Évoquant encore une fois l’exigence de l’interdépendance de tous les droits humains, il ne suffit pas d’un salaire décent pour que le compte y soit. Il faut aussi explorer le lien entre les emplois précaires de la nouvelle économie et le droit des travailleuses et travailleurs à la santé et à un environnement sain. Ce sont en effet souvent les plus vulnérables qui baignent dans les pesticides et dans les autres produits toxiques appartenant – hélas – à l’univers du travail.
Il y a donc de nombreuses façons d’appréhender les liens entre la tragédie des changements climatiques et les droits humains.
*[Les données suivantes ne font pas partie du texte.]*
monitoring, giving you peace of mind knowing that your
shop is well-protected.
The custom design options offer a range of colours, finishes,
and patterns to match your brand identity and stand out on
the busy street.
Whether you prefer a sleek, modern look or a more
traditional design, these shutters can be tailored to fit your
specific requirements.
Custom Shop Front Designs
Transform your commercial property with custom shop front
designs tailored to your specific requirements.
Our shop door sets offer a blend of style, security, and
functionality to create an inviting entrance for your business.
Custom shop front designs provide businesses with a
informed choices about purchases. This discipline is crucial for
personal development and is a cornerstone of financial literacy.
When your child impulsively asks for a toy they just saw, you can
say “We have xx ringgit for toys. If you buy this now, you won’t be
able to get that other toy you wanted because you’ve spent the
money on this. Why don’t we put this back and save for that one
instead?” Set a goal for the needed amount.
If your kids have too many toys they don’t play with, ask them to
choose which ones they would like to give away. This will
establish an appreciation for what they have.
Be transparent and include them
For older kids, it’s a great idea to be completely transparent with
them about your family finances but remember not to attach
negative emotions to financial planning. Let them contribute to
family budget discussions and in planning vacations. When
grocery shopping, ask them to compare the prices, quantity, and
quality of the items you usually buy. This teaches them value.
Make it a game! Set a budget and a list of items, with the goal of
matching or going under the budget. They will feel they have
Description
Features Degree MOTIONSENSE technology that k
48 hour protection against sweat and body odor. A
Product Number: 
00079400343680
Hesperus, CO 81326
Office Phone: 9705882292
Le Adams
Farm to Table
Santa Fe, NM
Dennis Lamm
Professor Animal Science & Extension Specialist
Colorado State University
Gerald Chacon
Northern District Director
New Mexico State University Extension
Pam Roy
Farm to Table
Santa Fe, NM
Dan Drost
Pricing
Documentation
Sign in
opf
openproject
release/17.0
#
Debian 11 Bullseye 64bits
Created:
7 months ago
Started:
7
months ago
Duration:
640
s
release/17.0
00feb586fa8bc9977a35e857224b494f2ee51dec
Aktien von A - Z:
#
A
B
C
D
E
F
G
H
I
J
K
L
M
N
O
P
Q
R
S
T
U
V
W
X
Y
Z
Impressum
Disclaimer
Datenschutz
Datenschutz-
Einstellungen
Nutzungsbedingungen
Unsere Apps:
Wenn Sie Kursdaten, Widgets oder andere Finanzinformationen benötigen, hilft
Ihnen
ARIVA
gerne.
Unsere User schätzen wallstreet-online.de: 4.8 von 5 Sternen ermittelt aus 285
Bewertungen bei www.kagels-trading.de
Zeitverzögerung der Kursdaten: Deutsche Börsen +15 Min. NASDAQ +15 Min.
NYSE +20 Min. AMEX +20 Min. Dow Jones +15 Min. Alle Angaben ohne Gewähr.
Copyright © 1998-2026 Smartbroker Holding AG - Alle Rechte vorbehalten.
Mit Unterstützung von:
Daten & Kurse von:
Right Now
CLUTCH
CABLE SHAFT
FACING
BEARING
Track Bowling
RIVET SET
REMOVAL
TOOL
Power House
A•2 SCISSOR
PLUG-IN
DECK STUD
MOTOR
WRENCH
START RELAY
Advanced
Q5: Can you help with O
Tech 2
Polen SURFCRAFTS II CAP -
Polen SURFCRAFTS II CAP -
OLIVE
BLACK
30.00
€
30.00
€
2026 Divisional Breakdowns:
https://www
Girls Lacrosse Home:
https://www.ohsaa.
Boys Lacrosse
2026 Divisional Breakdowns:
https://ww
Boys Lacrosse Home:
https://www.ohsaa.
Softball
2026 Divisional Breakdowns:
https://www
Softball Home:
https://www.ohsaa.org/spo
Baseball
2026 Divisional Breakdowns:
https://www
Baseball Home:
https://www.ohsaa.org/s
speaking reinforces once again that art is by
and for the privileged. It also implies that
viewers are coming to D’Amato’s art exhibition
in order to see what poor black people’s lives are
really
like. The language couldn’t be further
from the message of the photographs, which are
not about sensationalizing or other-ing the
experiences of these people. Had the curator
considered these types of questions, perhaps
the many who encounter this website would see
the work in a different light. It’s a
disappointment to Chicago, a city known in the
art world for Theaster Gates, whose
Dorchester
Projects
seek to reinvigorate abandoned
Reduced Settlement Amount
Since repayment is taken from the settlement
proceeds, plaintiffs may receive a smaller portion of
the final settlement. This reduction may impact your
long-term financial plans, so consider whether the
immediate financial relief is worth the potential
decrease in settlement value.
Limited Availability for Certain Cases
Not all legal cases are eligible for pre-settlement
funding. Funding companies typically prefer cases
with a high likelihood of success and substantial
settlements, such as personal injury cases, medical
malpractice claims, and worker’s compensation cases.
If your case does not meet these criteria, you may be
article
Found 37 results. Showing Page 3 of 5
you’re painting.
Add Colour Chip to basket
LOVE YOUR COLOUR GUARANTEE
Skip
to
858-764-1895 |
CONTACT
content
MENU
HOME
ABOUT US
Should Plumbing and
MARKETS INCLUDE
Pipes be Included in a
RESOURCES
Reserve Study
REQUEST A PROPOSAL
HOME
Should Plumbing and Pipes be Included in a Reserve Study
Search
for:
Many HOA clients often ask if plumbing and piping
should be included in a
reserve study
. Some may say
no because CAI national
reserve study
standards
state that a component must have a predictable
Mais peut-être faut-il commencer par revendiquer que les politiques publiques demandées, voire exigées, contiennent des indicateurs du respect des droits humains. Ou, de manière plus imagée, de reconnecter la planète et les titulaires de droits humains.
On parle beaucoup de la relation incontournable entre l’économie et le virage climatique. Mais l’addition des droits humains ne se limite pas au droit de gagner sa vie décemment et proprement. Il existe une géographie des changements climatiques, laquelle exclut et fragilise des populations entières. Il n’est pas compliqué d’esquisser au plus près de nous une carte des discriminations exacerbées par le phénomène : la santé, le transport, l’accès au logement, aux grands espaces, etc.
Nous revivrons avec plaisir le 27 septembre 2019 à Montréal. C’était un grand moment humain. Il serait nécessaire toutefois de reconnaître que cette manifestation n’était pas que mignonne ou éphémère. Elle soulignait non seulement l’angoisse des futures générations devant les changements climatiques, mais aussi la précarité des populations qui, actuellement, luttent pour leur sécurité et pour leur droit à la vie. Appréhender la lutte contre les changements climatiques sous l’angle des droits humains, c’est placer l’humain, détenteur de droits, au centre des actions requises. Les droits humains ne sont pas seulement les conditions préalables d’un devenir planétaire harmonieux. Ce ne sont pas seulement les droits de demain, mais bien aussi les droits d’aujourd’hui. Ce ne sont pas les droits d’une seule génération, mais bien les droits de toutes et tous.